Her brother, she said, is not ‘doing as well as me’ when it comes to coping. Bushman had sought counseling to help her process her father’s passing.

‘He’s still processing it,’ she told DailyMail.com. ‘We were really close to our dad.’

The lake, including a marina in Boulder City, Nevada (pictured) is shrinking as water retreats

A formerly sunken boat sits on cracked earth hundreds of feet from the shoreline of Lake Mead at the Lake Mead National Recreation Area on May 10

The identification of all the remains could take months, if not years.

MAY 1:

The first set of human remains emerges – a body in a barrel. The skull had a bullet hole in the head and the clothes were from the 1970s or 80s, leading investigators to believe the person was a victim of a mafia hit. A murder inquiry has been opened.

The first set of remains were found in a barrel

MAY 7:

The second set is found, at Callville Bay. A man living in Spain believes it could be his father, who died in a speed boat accident in the area in 1958. But on August 23 the body is confirmed to be that of Thomas Erndt, 42, who died while swimming in the lake on August 8, 2002. His daughter says they are glad for the closure.

JULY 25:

A third set of human remains is found at Swim Beach.


A fourth set of remains is found at Swim Beach. Shortly after, the coroner says they believe the fourth and third sets of remains could be the same person.


A fifth set of remains is found at Swim Beach.

Some of those who perished in the lake may be untraceable, as DNA sampling is a relatively new invention.

Police in Las Vegas are trawling their records of unsolved missing person cases, and have taken DNA from several families to see if answers can be found.
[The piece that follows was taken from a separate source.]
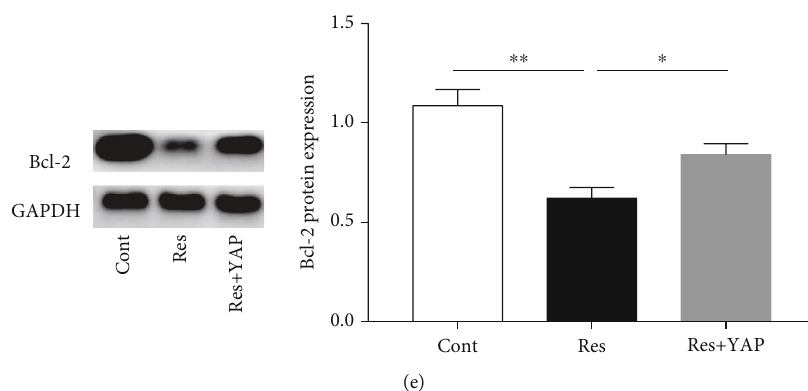
Figure 8: YAP overexpression inhibits the e ff ects of Res on the inactivation of HSCs. (a) YAP mRNA expression. (b) α -SMA protein expression. (c) Type I collagen expression. (d) Bax protein expression. (e) Bcl-2 protein expression. Values are expressed as means ± SD . ∗ P < 0 : 05 , ∗∗ P < 0 : 01 , and ∗∗∗ P < 0 : 001 .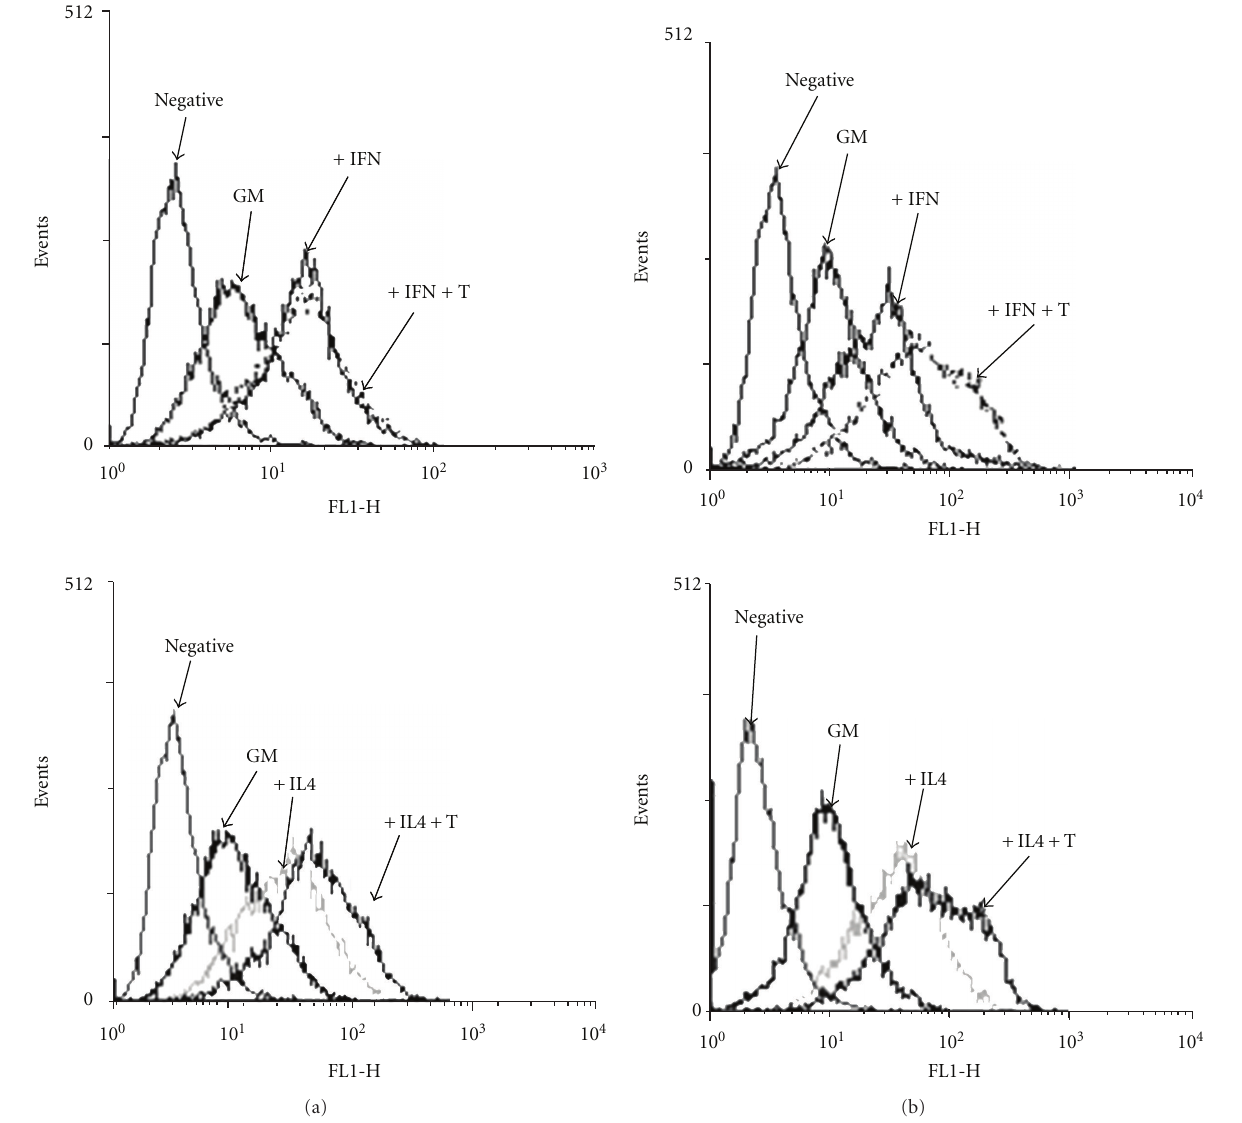
Figure 2: TNF- α promotes CD40 expression induced by IFN- γ after 48 hours of treatment. The histogram analysis of CD40 expression in MTHCs treated with either IFN- γ (2units/mL) or IFN- γ + TNF- α (broken line, IFN+T) is the representative results of FACS analysis from two separate experiments at 24 and 48 hours after treatment (upper panel). IL-4 and IL-4 + TNF- α (IL-4+T) treatments are shown in the lower panel. Negative and GM controls are the same as in Figure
The most recent set of remains to emerge – the fifth – was on August 15, at Swim Beach.

The third and fourth sets of remains were also been found at Swim Beach.

Last week the coroner said those two sets of remains could be from the same person.

It is not yet known if this fifth set is also the same person as the third and fourth.

The discoveries have prompted speculation about long-unsolved missing person and murder cases dating back decades – to organized crime and the early days of Las Vegas, which is just a 30-minute drive from the lake.

The drop in the lake level comes while a vast majority of peer-reviewed science says the world is warming, mainly because of rising levels of carbon dioxide and other greenhouse gases in the atmosphere.

Scientists say the U.S. West, including the Colorado River basin, has become warmer and drier in the past 30 years.

About 40 million people rely on the Colorado River as their water supply, with Lake Mead and Lake Powell serving as the area’s primary reservoirs.

According to NASA, water levels in Lake Mead are their lowest level since 1937. As of July 18, 2022, the lake was filled to 27 percent capacity.

In June, Ann Willis of the Center for Watershed Science told the Washington Post: ‘In the last 1,200 years, we haven’t seen a period as dry as right now.

‘We’re really hitting new lows in terms of how extreme the conditions are.’

Lake Mead once sat 1,200 feet above sea level.

But after more than two decades of drought, it was at only 1,040 feet above sea level in July – its lowest level since filling in the 1930s.

It is currently falling about 12 inches every week.